Calculate the overall Btu from the oil's combustion. The British Thermal Unit value of #6 fuel oil is 141,000 Btu/gal. Since the 2-1/2 percent excess oxygen in the stack gas lies in the stoichiometrically correct realm of combustion of the oil in the combustion chamber, then virtually all of the heating value of the fuel oil is being realized. Substituting the values, 141,000 Btu/gal x 148-gal burned = 20,868,000 Btu heat from the combustion.
Calculate the amount of heat used to make the saturated 150-psi-steam from saturated liquid. The steam table chart shows that 150-psi-saturated steam has a Btu/lb value of 1,192.4 for saturated vapor and 322 for saturated liquid, which means the boiler adds 870.4 Btu/lb of steam produced. Multiplying the 20,000 lbs of steam x 870.4 Btu/lb yields 17,795,328 Btu added.
Calculate the boiler combustion efficiency based on the fuel used to produce steam by dividing 17,795,328 Btu/20,868,000 Btu = 0.8528. Boiler efficiency during that hour is 85.28 percent, which is within design parameters.

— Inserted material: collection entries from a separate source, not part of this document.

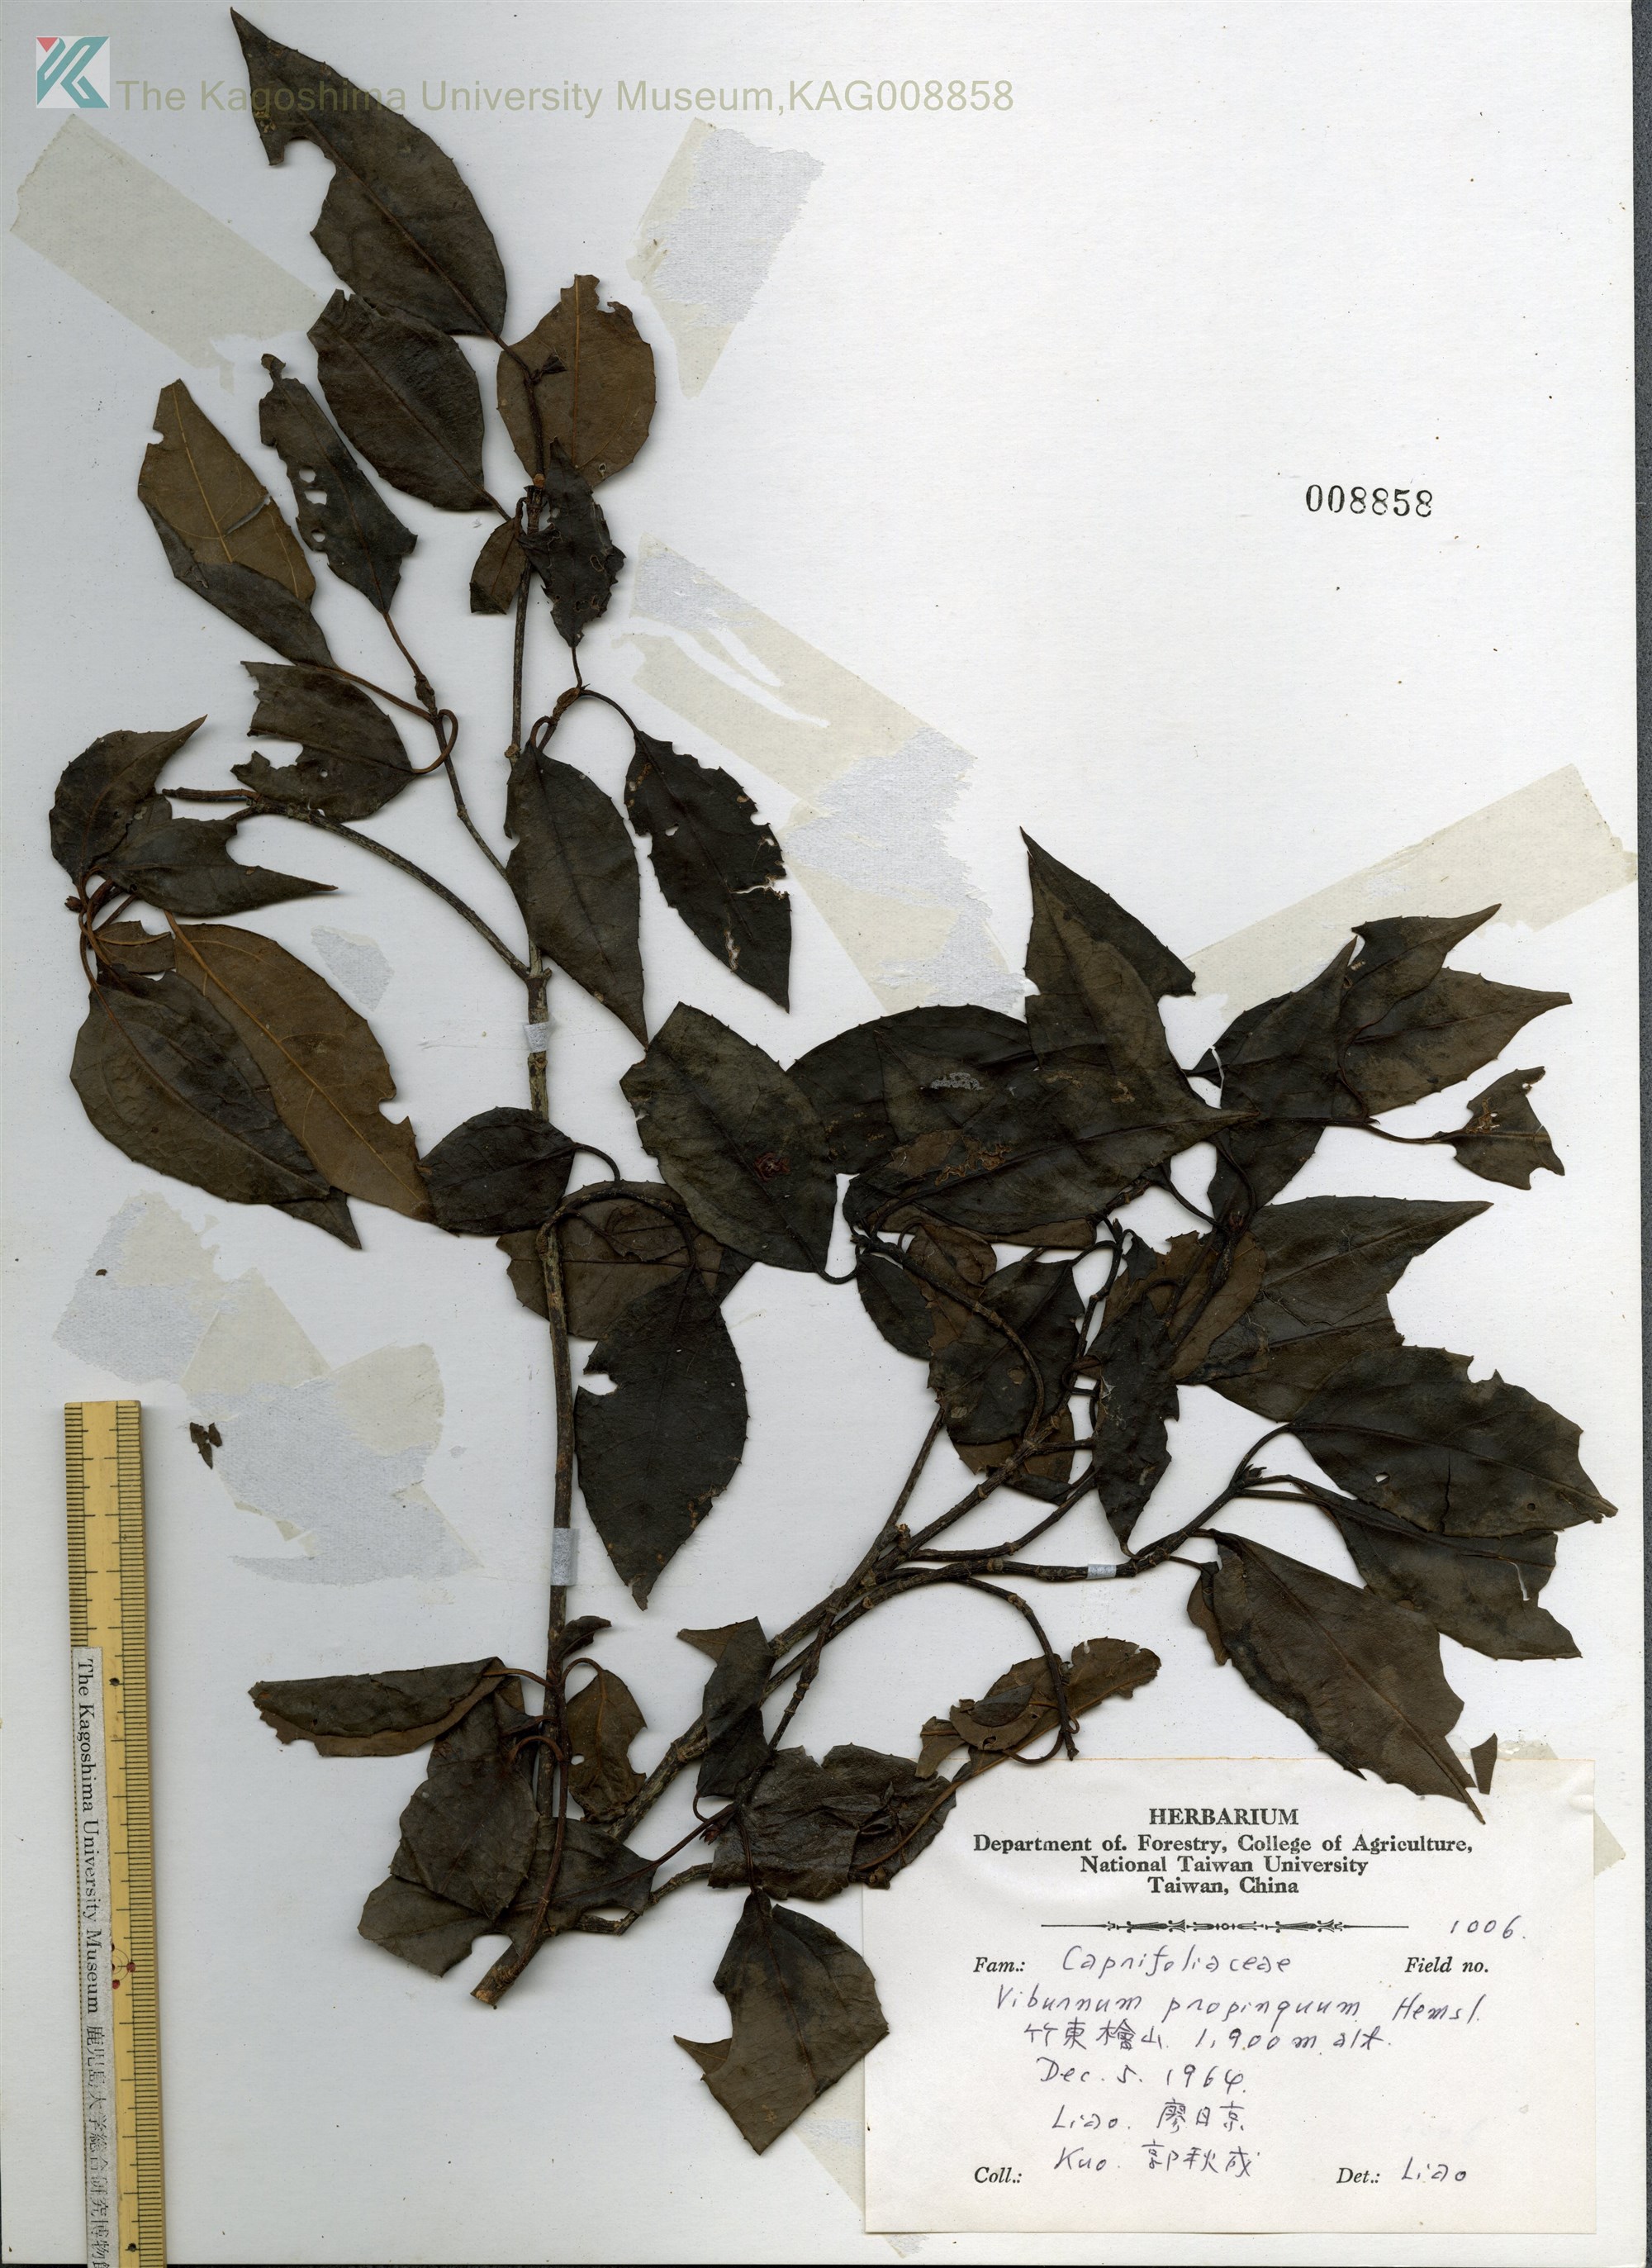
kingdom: Plantae
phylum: Tracheophyta
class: Magnoliopsida
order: Dipsacales
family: Viburnaceae
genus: Viburnum
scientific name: Viburnum propinquum
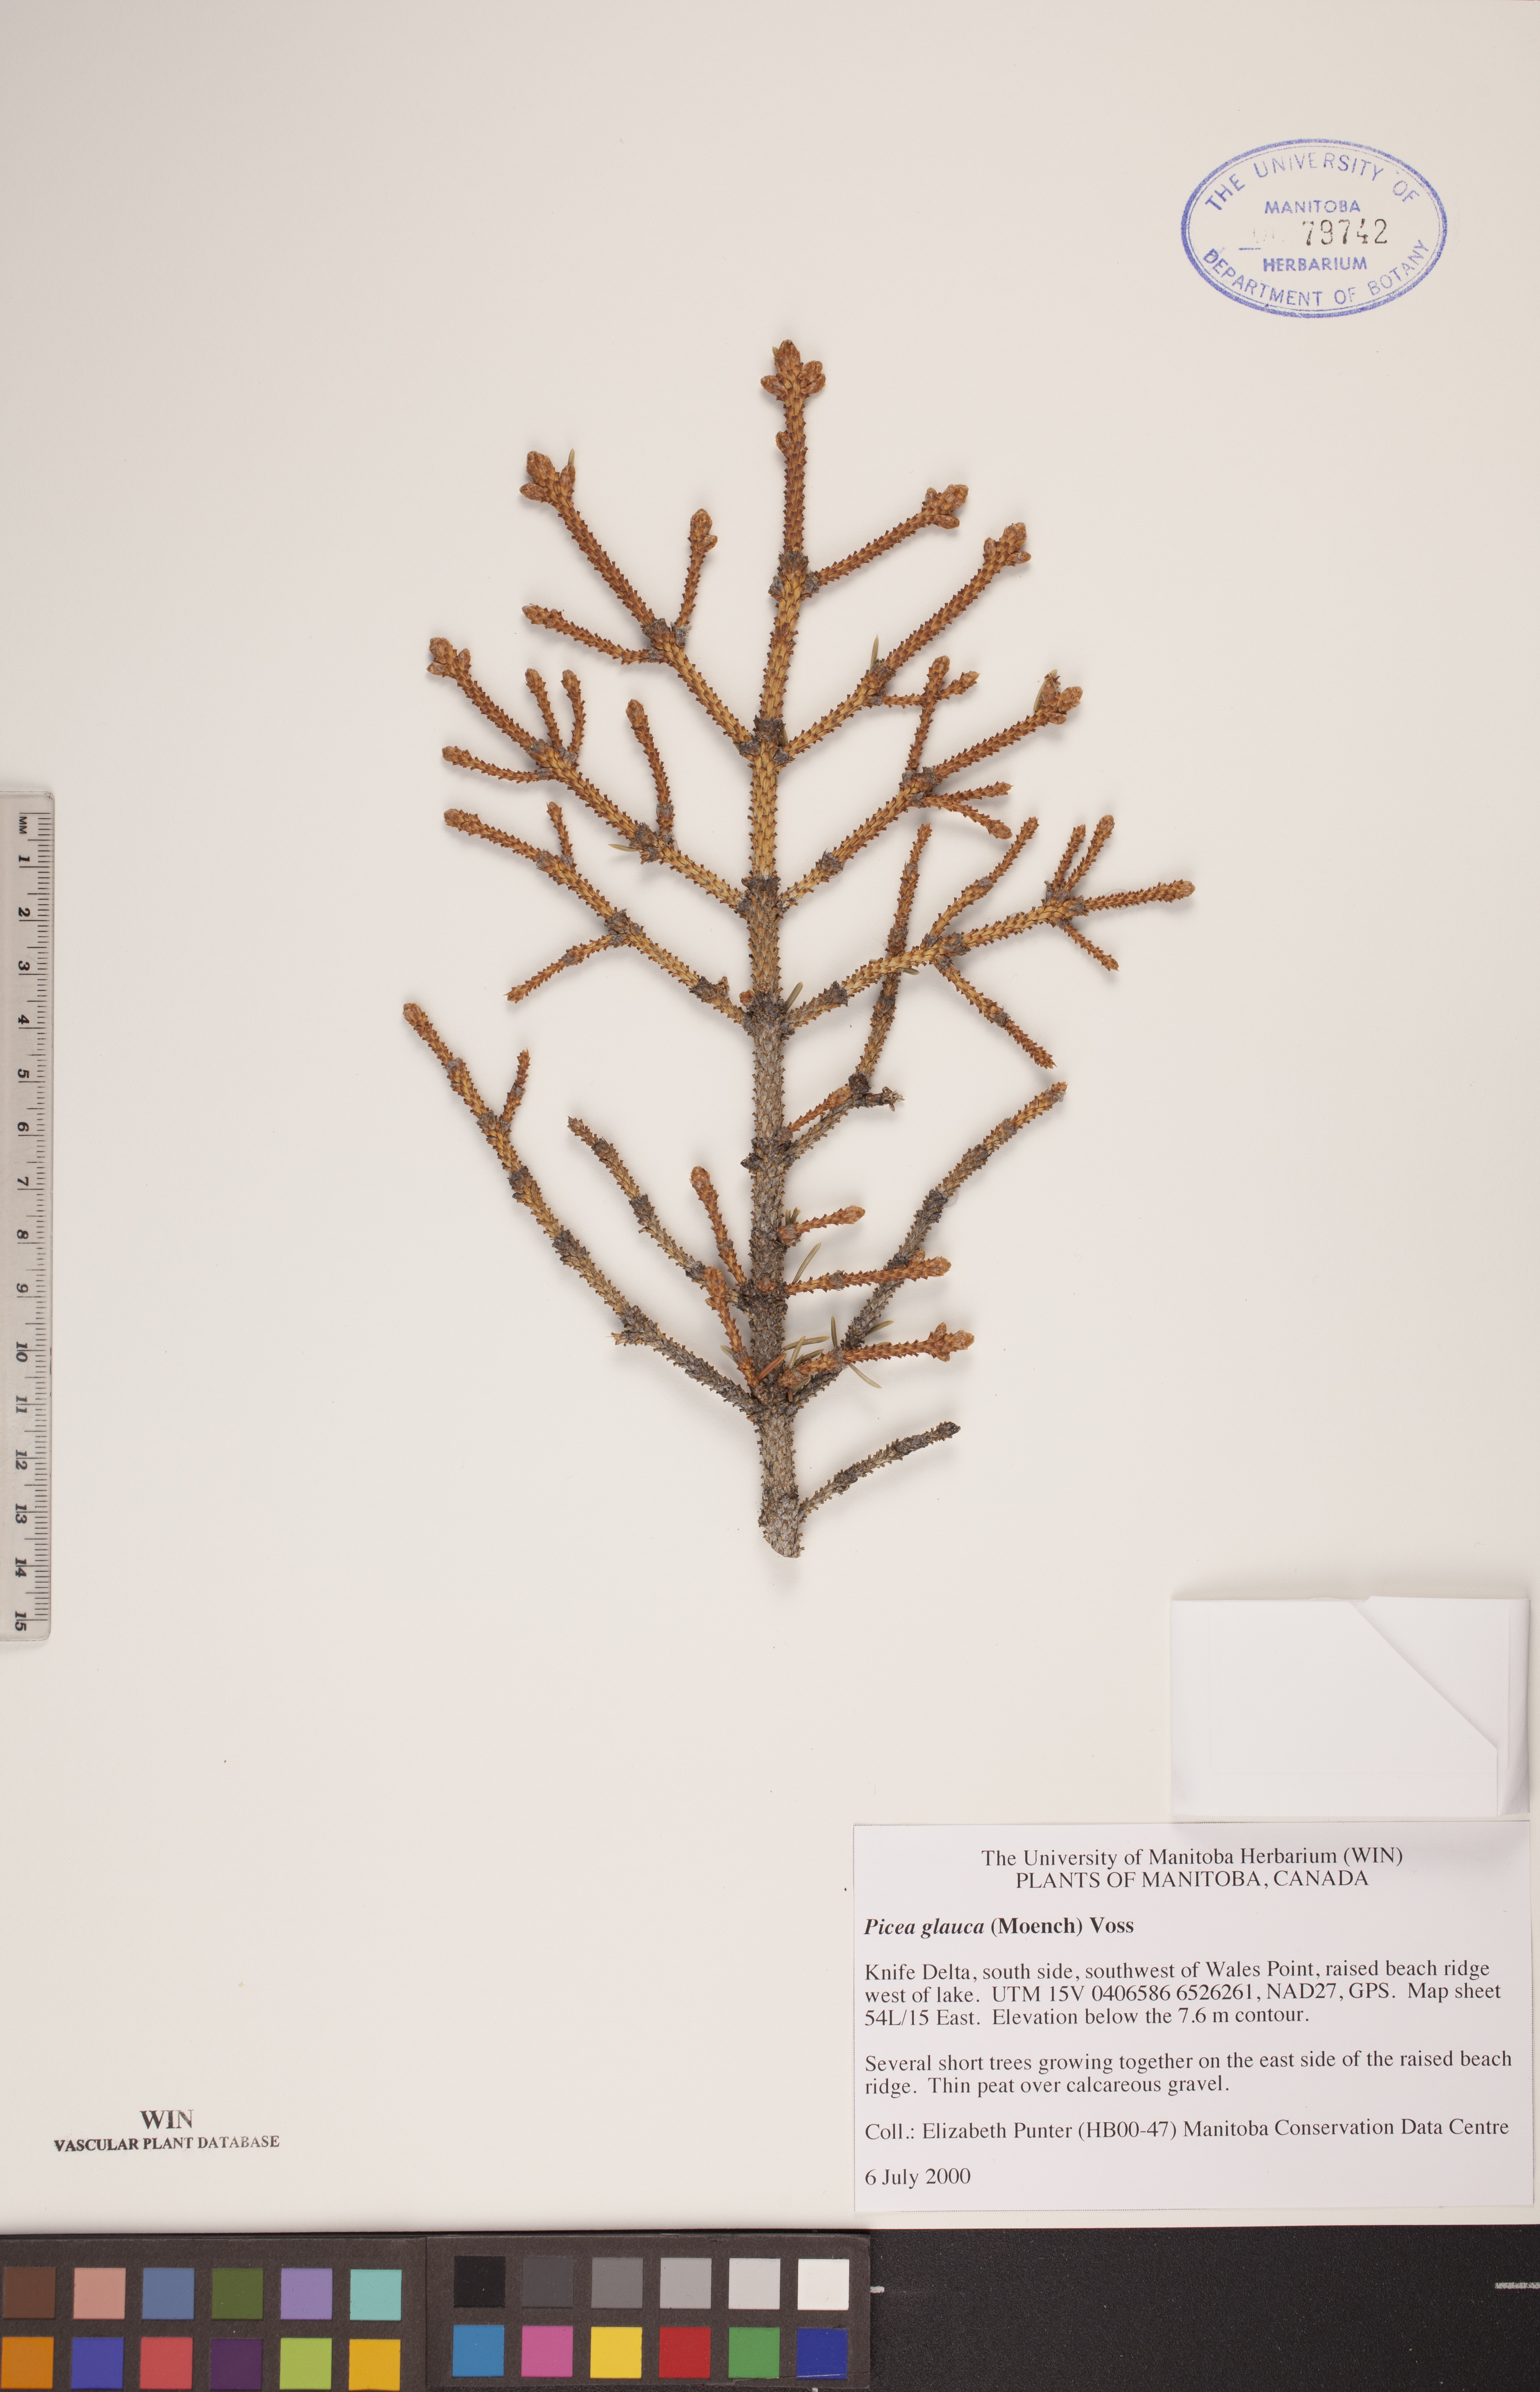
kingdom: Plantae
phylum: Tracheophyta
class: Pinopsida
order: Pinales
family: Pinaceae
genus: Picea
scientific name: Picea glauca
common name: White spruce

Internal Combustion Engine Generators
Define the internal combustion engine application. This example considers an emergency generator that produces 12,000 watts of electrical power during a 1-hour time period. The gasoline engine driving the generator burns 2.2-gallons of regular gasoline during the hour. This is sufficient information to calculate the overall combustion efficiency of a gasoline engine driving a generator.
Calculate the amount of heat in Btu from the efficient combustion of 2.2 gallons of gasoline. The average Btu value for regular gasoline is about 115,000 Btu/gallon. Therefore, 2.2 gallons x 115,000-Btu/gal = 253,000 Btu from burning the gasoline.
Convert the 12 kW hours of electricity produced to Btu/hr of energy produced by the engine. Taking 12 kW hr x 3,413 Btu/kW hr = 40,956 Btu.
Calculate the overall efficiency of the generator set in producing the electricity from 2.2 gallons of gasoline. 40,956 Btu produced/253,000 Btu from combustion = 0.16188 or an efficiency of 16.19 percent. This is less than one-fifth the boiler efficiency, which is why most public utility electricity is produced by boiler-powered steam generators and not gasoline engines.
Things You Will Need
- Steam Tables (Saturated Steam Data)
- Always keep more fuel than estimated for emergency generators because very few emergency scenarios present ideal conditions.
- Combustion efficiency is predicated on enough air for safe combustion and the least amount of carbon monoxide in the operating environment.